Atherosclerosis is the most frequent underlying cause of cardiovascular disease and cerebrovascular disease and is the leading cause of death in industrialized nations. With developing of economy and society in China, the incidence of atherosclerosis is increasing remarkably. The pathogenesis of atherosclerosis is very complicated. Among many risk factors, lipid abnormality is the most important effect factor. The clinical manifests of dyslipidemia are high levels of low density lipoprotein cholesterol (LDLc) and / or low levels of high density lipoprotein cholesterol (HDLc).Phospholipid transfer protein (PLTP) and Cholesteryl ester transfer protein (CETP), both belonging to the same protein family, are both important modulators of HDL. Torcetrapib (Pfizer), a CETP inhibitor, can raise levels of HDL cholesterol and now is developing actively in phase III clinical trial for atherosclerosis prevention and treatment by combined with Atorvastatin.The results of the study on mice with stable over-expression of human PLTP and mice with PLTP gene knock-out and the study of epidemiology had shown that PLTP inhibitors have the potentiality as a new drug target to prevent and treat atherosclerosis.
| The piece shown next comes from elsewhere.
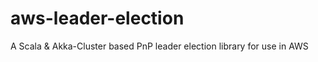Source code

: aws-leader-election
===================

A Scala &amp; Akka-Cluster based PnP leader election library for use in AWS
Until now, there is no PLTP inhibitor being published as a lead for drug design, this project takes the hint compound found by our project group as a lead and designes some novel target compounds with combination of traditional drug design and structure-based drug design.By now, twenty-four target compounds were synthesized and structurally confirmed by ¹H-NMR MS. The target compounds were evaluated in vitro for inhibition against PLTP and CETP. Radiolabeled method were used to measure PLTP inhibition . It has been shown that six compounds have remarkable PLTP inhibitory effects with IC₅₀ ranging from 20 to 90μM. It is found that compound #16 #17 #18 have the best activities against PLTP with IC₅₀ 20μM ,which are essentially the same as the most potent PLTP selective inhibitor with IC₅₀ 15μM found by Dr.GUO in the world, and they have remarkable PLTP selective inhibitory effect and IC₅₀ ranging from 25 to 90μM; #22 have the best activities against CETP with IC₅₀ 25μM, particularly ,CETP selective inhibitors are first found in this project.The structure-activity relationships(SAR) of the PLTP inhibitory activity of the target compounds were investigated. The SAR could guide molecular design of PLTP and CETP inhibitor in the next step.